#### Records provided

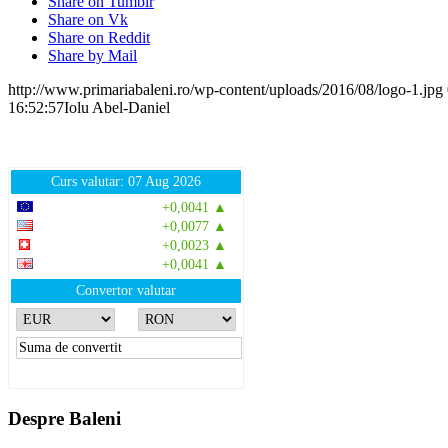
Share on Tumblr
Share on Vk
Share on Reddit
Share by Mail
http://www.primariabaleni.ro/wp-content/uploads/2016/08/logo-1.jpg
16:52:57
Iolu Abel-Daniel
Curs valutar: 07 Aug 2026
EUR
: 5,2554 RON
+0,0041 ▲
USD
: 4,5584 RON
+0,0077 ▲
CHF
: 5,6244 RON
+0,0023 ▲
GBP
: 6,1277 RON
+0,0041 ▲
Convertor valutar
»
Rezultat:
-
Despre Baleni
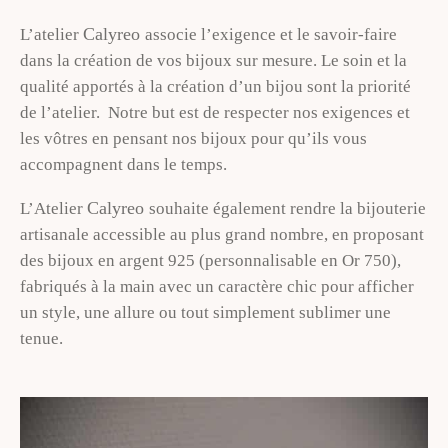
Calyreo
L’atelier
associe l’exigence et le savoir-faire
dans la création de vos bijoux sur mesure. Le soin et la
qualité apportés à la création d’un bijou sont la priorité
de l’atelier. Notre but est de respecter nos exigences et
les vôtres en pensant nos bijoux pour qu’ils vous
accompagnent dans le temps.
Calyreo
L’Atelier
souhaite également rendre la bijouterie
artisanale accessible au plus grand nombre, en proposant
des bijoux en argent 925 (personnalisable en Or 750),
fabriqués à la main avec un caractère chic pour afficher
un style, une allure ou tout simplement sublimer une
tenue.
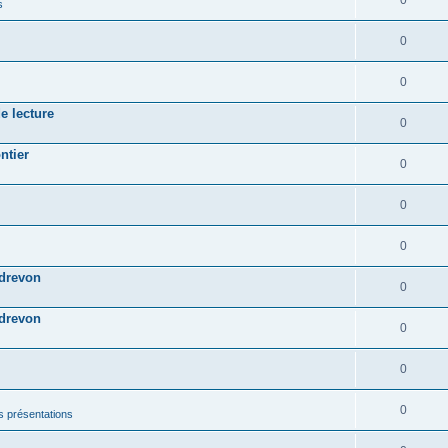
0
s
0
0
e lecture
0
ntier
0
0
0
ndrevon
0
ndrevon
0
0
0
les présentations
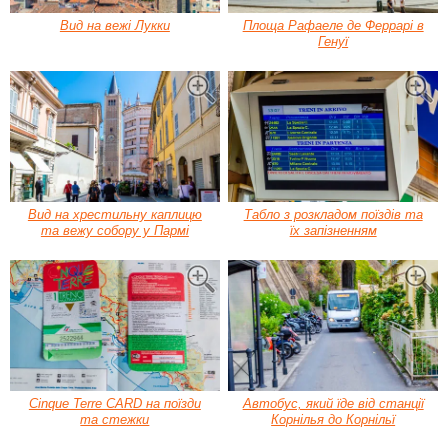
Вид на вежі Лукки
Площа Рафаеле де Феррарі в
Генуї
Вид на хрестильну каплицю
Табло з розкладом поїздів та
та вежу собору у Пармі
їх запізненням
Cinque Terre CARD на поїзди
Автобус, який їде від станції
та стежки
Корнілья до Корнільї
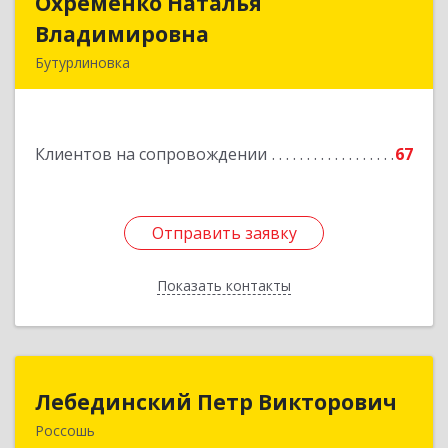
Охременко Наталья
Охременко Наталья
Владимировна
Владимировна
Бутурлиновка
Подробнее
Клиентов на сопровождении
67
Отправить заявку
Отправить заявку
Показать контакты
Назад
Лебединский Петр Викторович
Лебединский Петр Викторович
Россошь
396650, Воронежская обл., г. Россошь, пер.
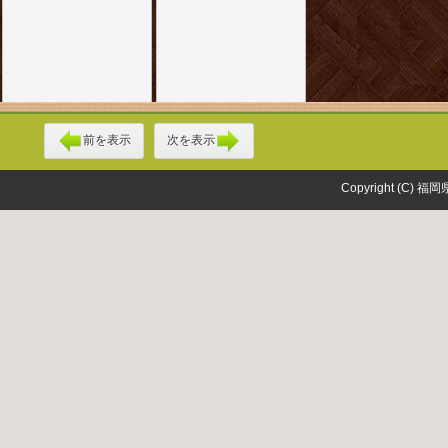
前を表示
次を表示
Copyright (C) 福岡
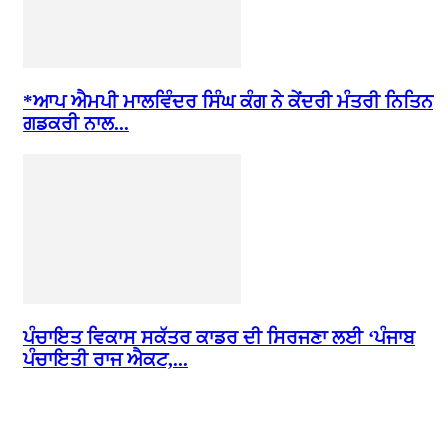
*ਆਪ ਐਮਪੀ ਮਾਲਵਿੰਦਰ ਸਿੰਘ ਕੰਗ ਨੇ ਕੇਂਦਰੀ ਮੰਤਰੀ ਨਿਤਿਨ
ਗਡਕਰੀ ਨਾਲ...
ਪੰਚਾਇਤ ਵਿਕਾਸ ਸਕੱਤਰ ਕਾਡਰ ਦੀ ਸਿਰਜਣਾ ਲਈ ‘ਪੰਜਾਬ
ਪੰਚਾਇਤੀ ਰਾਜ ਐਕਟ,...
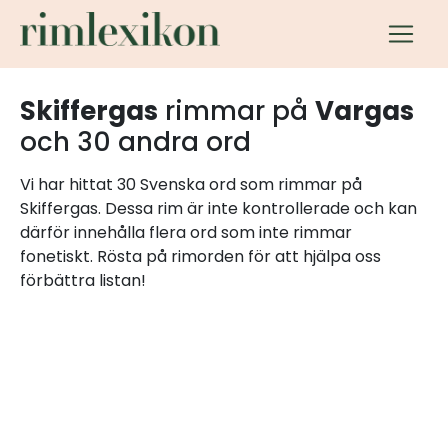
Skiffergas
rimmar på
Vargas
och 30 andra ord
Vi har hittat 30 Svenska ord som rimmar på
Skiffergas. Dessa rim är inte kontrollerade och kan
därför innehålla flera ord som inte rimmar
fonetiskt. Rösta på rimorden för att hjälpa oss
förbättra listan!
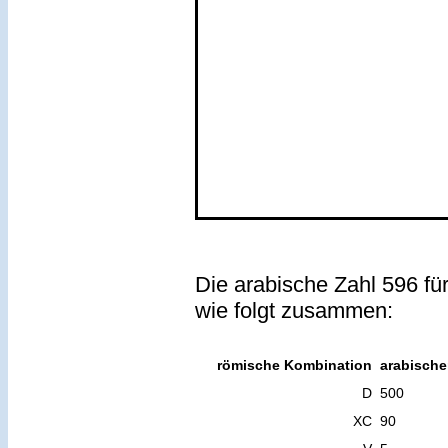
Die arabische Zahl 596 fü
wie folgt zusammen:
römische Kombination
arabische
D
500
XC
90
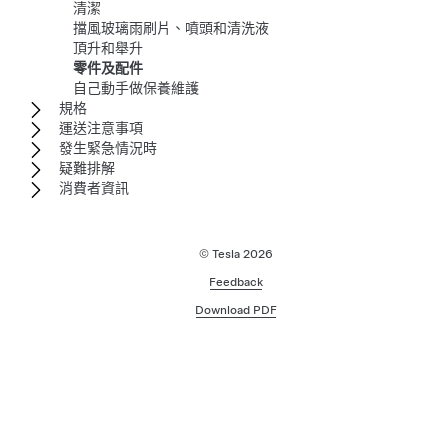
清潔
擋風玻璃雨刷片、噴頭和清洗液
頂升和舉升
零件及配件
自己動手做保養維護
規格
運送注意事項
發生緊急情況時
疑難排解
消費者資訊
© Tesla
2026
Feedback
Download PDF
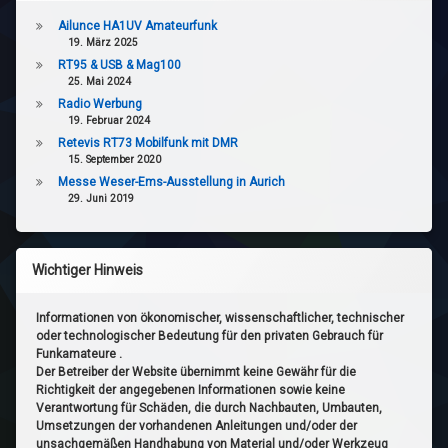
Ailunce HA1UV Amateurfunk
19. März 2025
RT95 & USB & Mag100
25. Mai 2024
Radio Werbung
19. Februar 2024
Retevis RT73 Mobilfunk mit DMR
15. September 2020
Messe Weser-Ems-Ausstellung in Aurich
29. Juni 2019
Wichtiger Hinweis
Informationen von ökonomischer, wissenschaftlicher, technischer
oder technologischer Bedeutung für den privaten Gebrauch für
Funkamateure .
Der Betreiber der Website übernimmt keine Gewähr für die
Richtigkeit der angegebenen Informationen sowie keine
Verantwortung für Schäden, die durch Nachbauten, Umbauten,
Umsetzungen der vorhandenen Anleitungen und/oder der
unsachgemäßen Handhabung von Material und/oder Werkzeug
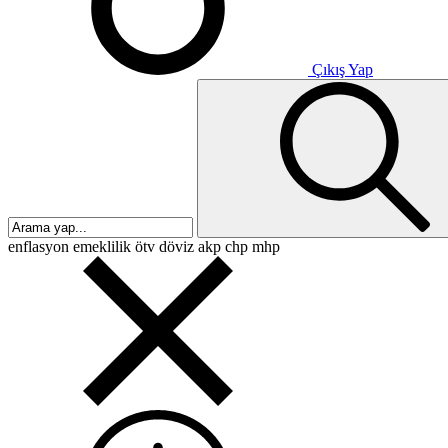
Çıkış Yap
enflasyon
emeklilik
ötv
döviz
akp
chp
mhp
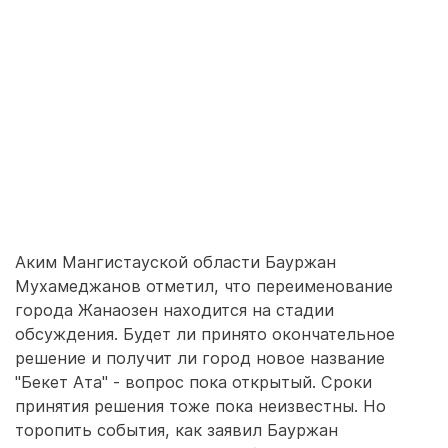
Аким Мангистауской области Бауржан
Мухамеджанов отметил, что переименование
города Жанаозен находится на стадии
обсуждения. Будет ли принято окончательное
решение и получит ли город новое название
"Бекет Ата" - вопрос пока открытый. Сроки
принятия решения тоже пока неизвестны. Но
торопить события, как заявил Бауржан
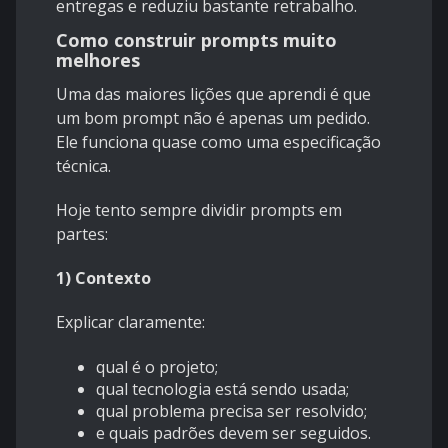
entregas e reduziu bastante retrabalho.
Como construir prompts muito
melhores
Uma das maiores lições que aprendi é que
um bom prompt não é apenas um pedido.
Ele funciona quase como uma especificação
técnica.
Hoje tento sempre dividir prompts em
partes:
1) Contexto
Explicar claramente:
qual é o projeto;
qual tecnologia está sendo usada;
qual problema precisa ser resolvido;
e quais padrões devem ser seguidos.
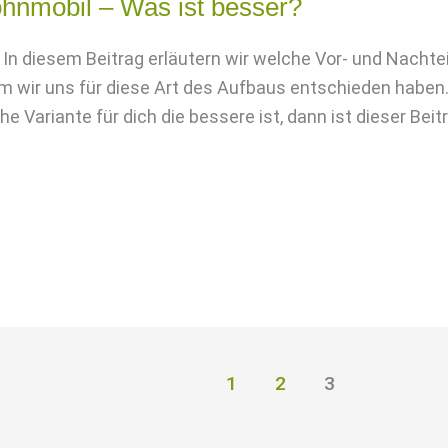
nmobil – Was ist besser?
n diesem Beitrag erläutern wir welche Vor- und Nacht
 wir uns für diese Art des Aufbaus entschieden haben
 Variante für dich die bessere ist, dann ist dieser Beit
1
2
3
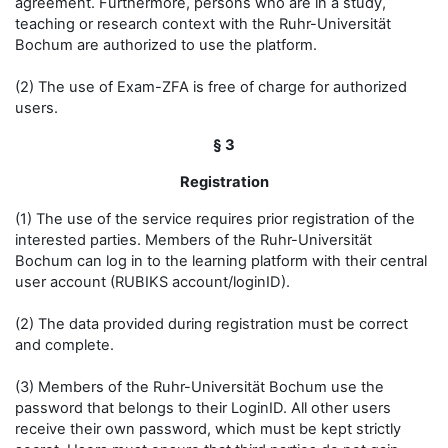
agreement. Furthermore, persons who are in a study,
teaching or research context with the Ruhr-Universität
Bochum are authorized to use the platform.
(2) The use of Exam-ZFA is free of charge for authorized
users.
§ 3
Registration
(1) The use of the service requires prior registration of the
interested parties. Members of the Ruhr-Universität
Bochum can log in to the learning platform with their central
user account (RUBIKS account/loginID).
(2) The data provided during registration must be correct
and complete.
(3) Members of the Ruhr-Universität Bochum use the
password that belongs to their LoginID. All other users
receive their own password, which must be kept strictly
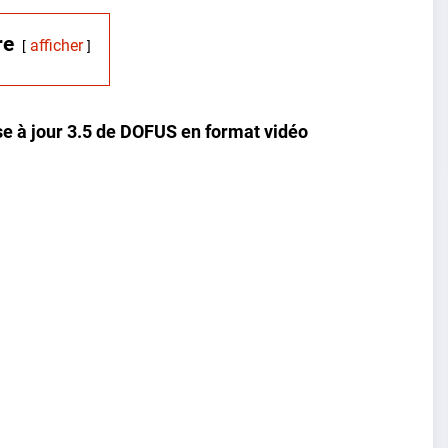
re
afficher
se à jour 3.5 de DOFUS en format vidéo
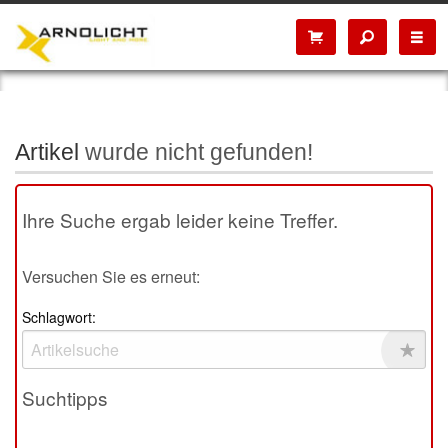
Artikel
wurde nicht gefunden!
Ihre Suche ergab leider keine Treffer.
Versuchen Sie es erneut:
Schlagwort:
Suchtipps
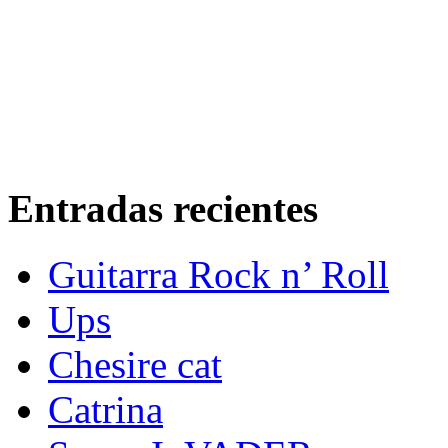
Entradas recientes
Guitarra Rock n’ Roll
Ups
Chesire cat
Catrina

########

■ Work item ■
Copy the text of all the records above word for word, and leave the pictures out of your answer.

■ Written response ■
Share on Tumblr
Share on Vk
Share on Reddit
Share by Mail
http://www.primariabaleni.ro/wp-content/uploads/2016/08/logo-1.jpg
16:52:57
Iolu Abel-Daniel
Curs valutar: 07 Aug 2026
EUR
: 5,2554 RON
+0,0041 ▲
USD
: 4,5584 RON
+0,0077 ▲
CHF
: 5,6244 RON
+0,0023 ▲
GBP
: 6,1277 RON
+0,0041 ▲
Convertor valutar
»
Rezultat:
-
Despre Baleni
Calyreo
L’atelier
associe l’exigence et le savoir-faire
dans la création de vos bijoux sur mesure. Le soin et la
qualité apportés à la création d’un bijou sont la priorité
de l’atelier. Notre but est de respecter nos exigences et
les vôtres en pensant nos bijoux pour qu’ils vous
accompagnent dans le temps.
Calyreo
L’Atelier
souhaite également rendre la bijouterie
artisanale accessible au plus grand nombre, en proposant
des bijoux en argent 925 (personnalisable en Or 750),
fabriqués à la main avec un caractère chic pour afficher
un style, une allure ou tout simplement sublimer une
tenue.
0
s
0
0
e lecture
0
ntier
0
0
0
ndrevon
0
ndrevon
0
0
0
les présentations
Вид на вежі Лукки
Площа Рафаеле де Феррарі в
Генуї
Вид на хрестильну каплицю
Табло з розкладом поїздів та
та вежу собору у Пармі
їх запізненням
Cinque Terre CARD на поїзди
Автобус, який їде від станції
та стежки
Корнілья до Корнільї
Охременко Наталья
Охременко Наталья
Владимировна
Владимировна
Бутурлиновка
Подробнее
Клиентов на сопровождении
67
Отправить заявку
Отправить заявку
Показать контакты
Назад
Лебединский Петр Викторович
Лебединский Петр Викторович
Россошь
396650, Воронежская обл., г. Россошь, пер.
前を表示
次を表示
Copyright (C) 福岡
*ਆਪ ਐਮਪੀ ਮਾਲਵਿੰਦਰ ਸਿੰਘ ਕੰਗ ਨੇ ਕੇਂਦਰੀ ਮੰਤਰੀ ਨਿਤਿਨ
ਗਡਕਰੀ ਨਾਲ...
ਪੰਚਾਇਤ ਵਿਕਾਸ ਸਕੱਤਰ ਕਾਡਰ ਦੀ ਸਿਰਜਣਾ ਲਈ ‘ਪੰਜਾਬ
ਪੰਚਾਇਤੀ ਰਾਜ ਐਕਟ,...
Skiffergas
rimmar på
Vargas
och 30 andra ord
Vi har hittat 30 Svenska ord som rimmar på
Skiffergas. Dessa rim är inte kontrollerade och kan
därför innehålla flera ord som inte rimmar
fonetiskt. Rösta på rimorden för att hjälpa oss
förbättra listan!
Die arabische Zahl 596 fü
wie folgt zusammen:
römische Kombination
arabische
D
500
XC
90
清潔
擋風玻璃雨刷片、噴頭和清洗液
頂升和舉升
零件及配件
自己動手做保養維護
規格
運送注意事項
發生緊急情況時
疑難排解
消費者資訊
© Tesla
2026
Feedback
Download PDF
Ailunce HA1UV Amateurfunk
19. März 2025
RT95 & USB & Mag100
25. Mai 2024
Radio Werbung
19. Februar 2024
Retevis RT73 Mobilfunk mit DMR
15. September 2020
Messe Weser-Ems-Ausstellung in Aurich
29. Juni 2019
Wichtiger Hinweis
Informationen von ökonomischer, wissenschaftlicher, technischer
oder technologischer Bedeutung für den privaten Gebrauch für
Funkamateure .
Der Betreiber der Website übernimmt keine Gewähr für die
Richtigkeit der angegebenen Informationen sowie keine
Verantwortung für Schäden, die durch Nachbauten, Umbauten,
Umsetzungen der vorhandenen Anleitungen und/oder der
unsachgemäßen Handhabung von Material und/oder Werkzeug
Çıkış Yap
enflasyon
emeklilik
ötv
döviz
akp
chp
mhp
Аким Мангистауской области Бауржан
Мухамеджанов отметил, что переименование
города Жанаозен находится на стадии
обсуждения. Будет ли принято окончательное
решение и получит ли город новое название
"Бекет Ата" - вопрос пока открытый. Сроки
принятия решения тоже пока неизвестны. Но
торопить события, как заявил Бауржан
entregas e reduziu bastante retrabalho.
Como construir prompts muito
melhores
Uma das maiores lições que aprendi é que
um bom prompt não é apenas um pedido.
Ele funciona quase como uma especificação
técnica.
Hoje tento sempre dividir prompts em
partes:
1) Contexto
Explicar claramente:
qual é o projeto;
qual tecnologia está sendo usada;
qual problema precisa ser resolvido;
e quais padrões devem ser seguidos.
nmobil – Was ist besser?
n diesem Beitrag erläutern wir welche Vor- und Nacht
 wir uns für diese Art des Aufbaus entschieden haben
 Variante für dich die bessere ist, dann ist dieser Beit
1
2
3
agreement. Furthermore, persons who are in a study,
teaching or research context with the Ruhr-Universität
Bochum are authorized to use the platform.
(2) The use of Exam-ZFA is free of charge for authorized
users.
§ 3
Registration
(1) The use of the service requires prior registration of the
interested parties. Members of the Ruhr-Universität
Bochum can log in to the learning platform with their central
user account (RUBIKS account/loginID).
(2) The data provided during registration must be correct
and complete.
(3) Members of the Ruhr-Universität Bochum use the
password that belongs to their LoginID. All other users
receive their own password, which must be kept strictly
re
afficher
se à jour 3.5 de DOFUS en format vidéo
Artikel
wurde nicht gefunden!
Ihre Suche ergab leider keine Treffer.
Versuchen Sie es erneut:
Schlagwort:
Suchtipps
Entradas recientes
Guitarra Rock n’ Roll
Ups
Chesire cat
Catrina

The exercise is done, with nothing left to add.